Excerpt: Alpha House, designed by Alexis Dornier, is a two-story building consisting of two distinct architectural expressions. The ground floor is a simple box volume that houses the living room, kitchen, foyer, and garage, while the top floor features a unique theme with twisted surfaces on walls and ceilings, creating a rhythmic sequence. The design of the residence conveys a unique concept, with fluidity serving as a symbol of joy and creation.
Project Description


[Text as submitted by architect] This two-story building is a stack of two distinctive expressions of architectural ideas. The ground floor is articulated as a simple box volume that holds the living room, kitchen, foyer and garage. It acts as the pedestal for the above. The top floor has its own distinctive theme. A series of twisted surfaces express themselves as walls and ceilings, repeat and create a rhythmic sequence.

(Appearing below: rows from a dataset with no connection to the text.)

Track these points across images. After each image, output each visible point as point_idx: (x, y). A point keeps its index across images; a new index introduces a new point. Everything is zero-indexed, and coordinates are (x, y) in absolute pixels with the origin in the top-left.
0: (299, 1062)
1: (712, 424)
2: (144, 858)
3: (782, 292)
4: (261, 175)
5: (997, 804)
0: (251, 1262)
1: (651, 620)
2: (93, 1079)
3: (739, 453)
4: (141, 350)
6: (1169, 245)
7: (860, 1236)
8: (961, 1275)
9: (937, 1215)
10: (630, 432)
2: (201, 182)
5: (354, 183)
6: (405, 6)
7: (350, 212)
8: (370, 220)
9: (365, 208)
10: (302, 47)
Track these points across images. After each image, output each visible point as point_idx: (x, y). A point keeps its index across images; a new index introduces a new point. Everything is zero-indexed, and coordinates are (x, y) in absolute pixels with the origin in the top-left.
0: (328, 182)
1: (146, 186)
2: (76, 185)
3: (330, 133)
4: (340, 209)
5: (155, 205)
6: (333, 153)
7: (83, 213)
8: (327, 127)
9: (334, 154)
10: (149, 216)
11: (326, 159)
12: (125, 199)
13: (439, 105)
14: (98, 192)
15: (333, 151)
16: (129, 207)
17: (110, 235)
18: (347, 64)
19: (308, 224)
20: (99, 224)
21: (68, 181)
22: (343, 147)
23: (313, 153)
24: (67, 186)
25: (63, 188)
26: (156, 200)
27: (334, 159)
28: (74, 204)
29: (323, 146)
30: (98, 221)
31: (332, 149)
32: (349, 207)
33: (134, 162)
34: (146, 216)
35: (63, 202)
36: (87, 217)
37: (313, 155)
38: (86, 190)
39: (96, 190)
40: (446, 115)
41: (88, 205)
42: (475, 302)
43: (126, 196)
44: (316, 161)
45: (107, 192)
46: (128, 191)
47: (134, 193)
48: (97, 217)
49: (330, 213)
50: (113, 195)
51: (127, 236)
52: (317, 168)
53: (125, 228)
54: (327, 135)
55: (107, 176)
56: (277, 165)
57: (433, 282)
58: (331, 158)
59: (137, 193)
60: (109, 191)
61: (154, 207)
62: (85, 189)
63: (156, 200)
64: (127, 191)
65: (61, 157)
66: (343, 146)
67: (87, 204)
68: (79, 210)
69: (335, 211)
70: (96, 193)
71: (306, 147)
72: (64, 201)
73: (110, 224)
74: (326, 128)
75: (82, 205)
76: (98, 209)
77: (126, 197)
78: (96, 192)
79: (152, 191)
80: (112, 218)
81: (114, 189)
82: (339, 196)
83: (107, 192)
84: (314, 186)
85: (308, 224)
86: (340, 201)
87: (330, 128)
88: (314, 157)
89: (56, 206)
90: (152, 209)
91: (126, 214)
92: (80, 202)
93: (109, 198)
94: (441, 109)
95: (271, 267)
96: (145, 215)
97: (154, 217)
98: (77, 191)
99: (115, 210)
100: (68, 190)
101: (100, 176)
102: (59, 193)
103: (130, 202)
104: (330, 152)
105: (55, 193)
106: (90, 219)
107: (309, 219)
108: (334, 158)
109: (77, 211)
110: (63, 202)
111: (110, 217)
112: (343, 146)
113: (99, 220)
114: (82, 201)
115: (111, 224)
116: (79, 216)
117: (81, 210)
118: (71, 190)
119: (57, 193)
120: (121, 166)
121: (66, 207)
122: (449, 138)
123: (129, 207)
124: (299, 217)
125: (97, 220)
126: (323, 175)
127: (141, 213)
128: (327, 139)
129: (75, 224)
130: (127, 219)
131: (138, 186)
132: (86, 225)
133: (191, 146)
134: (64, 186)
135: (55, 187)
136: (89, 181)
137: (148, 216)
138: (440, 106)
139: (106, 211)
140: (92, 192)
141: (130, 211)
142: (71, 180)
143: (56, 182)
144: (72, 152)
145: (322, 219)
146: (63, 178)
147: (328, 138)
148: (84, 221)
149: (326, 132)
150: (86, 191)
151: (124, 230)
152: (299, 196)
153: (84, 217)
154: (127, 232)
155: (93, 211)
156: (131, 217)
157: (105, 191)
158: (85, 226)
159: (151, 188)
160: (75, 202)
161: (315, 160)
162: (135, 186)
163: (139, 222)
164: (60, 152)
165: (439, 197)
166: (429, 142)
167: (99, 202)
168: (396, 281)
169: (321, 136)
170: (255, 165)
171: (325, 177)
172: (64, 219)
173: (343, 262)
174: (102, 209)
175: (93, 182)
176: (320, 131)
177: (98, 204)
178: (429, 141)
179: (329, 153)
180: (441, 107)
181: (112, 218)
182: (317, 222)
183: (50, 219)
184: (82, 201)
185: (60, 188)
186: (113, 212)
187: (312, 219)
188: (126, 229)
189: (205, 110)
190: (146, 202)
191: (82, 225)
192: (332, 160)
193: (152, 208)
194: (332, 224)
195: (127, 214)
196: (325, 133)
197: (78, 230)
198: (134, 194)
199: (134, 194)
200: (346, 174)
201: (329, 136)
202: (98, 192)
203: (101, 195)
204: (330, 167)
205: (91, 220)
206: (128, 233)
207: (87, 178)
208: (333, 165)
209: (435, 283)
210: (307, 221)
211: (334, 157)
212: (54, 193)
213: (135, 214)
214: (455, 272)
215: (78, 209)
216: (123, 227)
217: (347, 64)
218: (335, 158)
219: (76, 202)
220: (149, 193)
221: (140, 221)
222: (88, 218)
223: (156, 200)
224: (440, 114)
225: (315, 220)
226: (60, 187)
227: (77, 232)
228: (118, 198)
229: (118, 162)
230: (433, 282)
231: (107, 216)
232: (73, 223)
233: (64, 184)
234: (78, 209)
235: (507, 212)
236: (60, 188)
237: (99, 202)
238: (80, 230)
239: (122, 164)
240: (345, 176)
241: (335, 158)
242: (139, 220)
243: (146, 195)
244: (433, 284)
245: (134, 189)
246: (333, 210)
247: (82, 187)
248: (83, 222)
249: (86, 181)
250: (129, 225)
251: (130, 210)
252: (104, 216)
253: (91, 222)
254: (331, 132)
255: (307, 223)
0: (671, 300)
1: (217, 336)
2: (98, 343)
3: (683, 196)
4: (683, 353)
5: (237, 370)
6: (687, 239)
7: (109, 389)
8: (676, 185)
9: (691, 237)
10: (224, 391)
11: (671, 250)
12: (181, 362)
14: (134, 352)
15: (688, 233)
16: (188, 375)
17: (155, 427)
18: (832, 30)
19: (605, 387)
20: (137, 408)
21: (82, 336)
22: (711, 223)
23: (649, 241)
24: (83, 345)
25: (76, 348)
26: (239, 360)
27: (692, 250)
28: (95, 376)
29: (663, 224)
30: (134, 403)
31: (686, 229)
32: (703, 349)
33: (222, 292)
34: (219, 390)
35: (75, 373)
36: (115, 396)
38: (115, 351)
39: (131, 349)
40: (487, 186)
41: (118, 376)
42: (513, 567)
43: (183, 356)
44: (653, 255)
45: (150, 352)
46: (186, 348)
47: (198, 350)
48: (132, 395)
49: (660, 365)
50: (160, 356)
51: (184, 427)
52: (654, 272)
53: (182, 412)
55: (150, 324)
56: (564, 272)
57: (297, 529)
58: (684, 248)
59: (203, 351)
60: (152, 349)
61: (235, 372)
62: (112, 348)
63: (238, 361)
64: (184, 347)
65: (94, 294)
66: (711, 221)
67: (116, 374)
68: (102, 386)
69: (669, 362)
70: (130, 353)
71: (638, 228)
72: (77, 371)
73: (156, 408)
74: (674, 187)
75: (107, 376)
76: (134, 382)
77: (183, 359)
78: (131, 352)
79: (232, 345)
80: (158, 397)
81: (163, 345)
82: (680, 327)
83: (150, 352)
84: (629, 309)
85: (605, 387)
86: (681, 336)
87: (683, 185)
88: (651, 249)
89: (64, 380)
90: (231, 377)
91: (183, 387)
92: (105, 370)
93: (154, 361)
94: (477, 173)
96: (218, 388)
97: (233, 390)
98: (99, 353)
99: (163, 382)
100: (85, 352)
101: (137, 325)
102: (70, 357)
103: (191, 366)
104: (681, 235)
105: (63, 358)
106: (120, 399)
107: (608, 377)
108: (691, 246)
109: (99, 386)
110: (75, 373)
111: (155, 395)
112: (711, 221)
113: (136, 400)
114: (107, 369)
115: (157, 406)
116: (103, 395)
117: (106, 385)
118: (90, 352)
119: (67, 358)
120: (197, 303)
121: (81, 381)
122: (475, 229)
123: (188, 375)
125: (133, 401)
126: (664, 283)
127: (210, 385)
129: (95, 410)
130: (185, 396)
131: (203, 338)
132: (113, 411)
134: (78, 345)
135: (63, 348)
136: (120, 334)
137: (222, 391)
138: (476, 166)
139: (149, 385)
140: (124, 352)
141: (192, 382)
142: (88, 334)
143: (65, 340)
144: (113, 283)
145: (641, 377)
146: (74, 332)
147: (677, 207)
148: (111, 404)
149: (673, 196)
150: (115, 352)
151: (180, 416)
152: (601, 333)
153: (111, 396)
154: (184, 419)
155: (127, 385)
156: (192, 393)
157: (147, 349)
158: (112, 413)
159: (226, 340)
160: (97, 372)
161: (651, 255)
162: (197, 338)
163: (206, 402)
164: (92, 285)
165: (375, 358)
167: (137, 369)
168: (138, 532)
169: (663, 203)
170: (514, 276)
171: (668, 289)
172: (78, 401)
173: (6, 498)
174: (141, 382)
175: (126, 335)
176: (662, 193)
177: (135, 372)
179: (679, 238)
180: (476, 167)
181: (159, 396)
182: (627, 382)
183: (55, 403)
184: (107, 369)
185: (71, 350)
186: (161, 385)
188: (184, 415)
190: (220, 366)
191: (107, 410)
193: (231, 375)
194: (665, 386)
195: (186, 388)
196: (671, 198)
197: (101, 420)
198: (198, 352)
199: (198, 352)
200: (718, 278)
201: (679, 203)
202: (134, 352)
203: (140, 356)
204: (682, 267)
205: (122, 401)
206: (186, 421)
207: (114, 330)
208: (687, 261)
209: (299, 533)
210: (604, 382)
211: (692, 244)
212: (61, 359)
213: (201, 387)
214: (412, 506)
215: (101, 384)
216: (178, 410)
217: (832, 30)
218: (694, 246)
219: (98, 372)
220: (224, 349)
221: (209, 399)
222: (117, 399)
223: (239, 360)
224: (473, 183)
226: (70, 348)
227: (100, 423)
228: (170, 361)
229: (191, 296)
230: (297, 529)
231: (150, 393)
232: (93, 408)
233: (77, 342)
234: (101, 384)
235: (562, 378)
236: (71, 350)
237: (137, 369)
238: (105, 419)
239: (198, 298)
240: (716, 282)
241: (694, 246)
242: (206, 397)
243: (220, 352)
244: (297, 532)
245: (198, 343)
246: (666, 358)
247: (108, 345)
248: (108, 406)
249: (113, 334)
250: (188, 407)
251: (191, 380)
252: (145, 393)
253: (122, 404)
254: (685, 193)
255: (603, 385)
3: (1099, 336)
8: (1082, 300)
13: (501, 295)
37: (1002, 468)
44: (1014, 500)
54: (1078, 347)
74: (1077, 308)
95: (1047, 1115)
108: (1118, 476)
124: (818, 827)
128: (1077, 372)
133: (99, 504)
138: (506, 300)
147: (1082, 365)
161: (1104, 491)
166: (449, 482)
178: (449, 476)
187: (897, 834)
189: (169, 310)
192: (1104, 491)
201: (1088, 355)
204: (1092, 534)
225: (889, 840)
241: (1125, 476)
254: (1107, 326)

Grid shells have always appealed to the architects, as they suggest interesting and new ways to define roofs. In the case of the ‘alpha house’, walls become the roofs and create a silhouette, consisting of an iconic and rhythmic pattern that sticks – completing the picture of a sculptural object blending into its environment- with the rolling mountain scape of Bali as its background.




A pool runs parallel to the building direction and reflects its wavy character in the water plane. The layout is simple, practical, and repetitive. The building’s east-west orientation provides self shading and shields off neighbors.

Materials used are walls with ‘kerobokan’ stone, a local hard sandstone found in the vicinity of the site, and represents a traditional material that people use for their constructions in Bali. The architects aimed to express and evoke a distinctive meaning or topic. In this case fluidity stands for the way forward, expressing the joy for and of creation.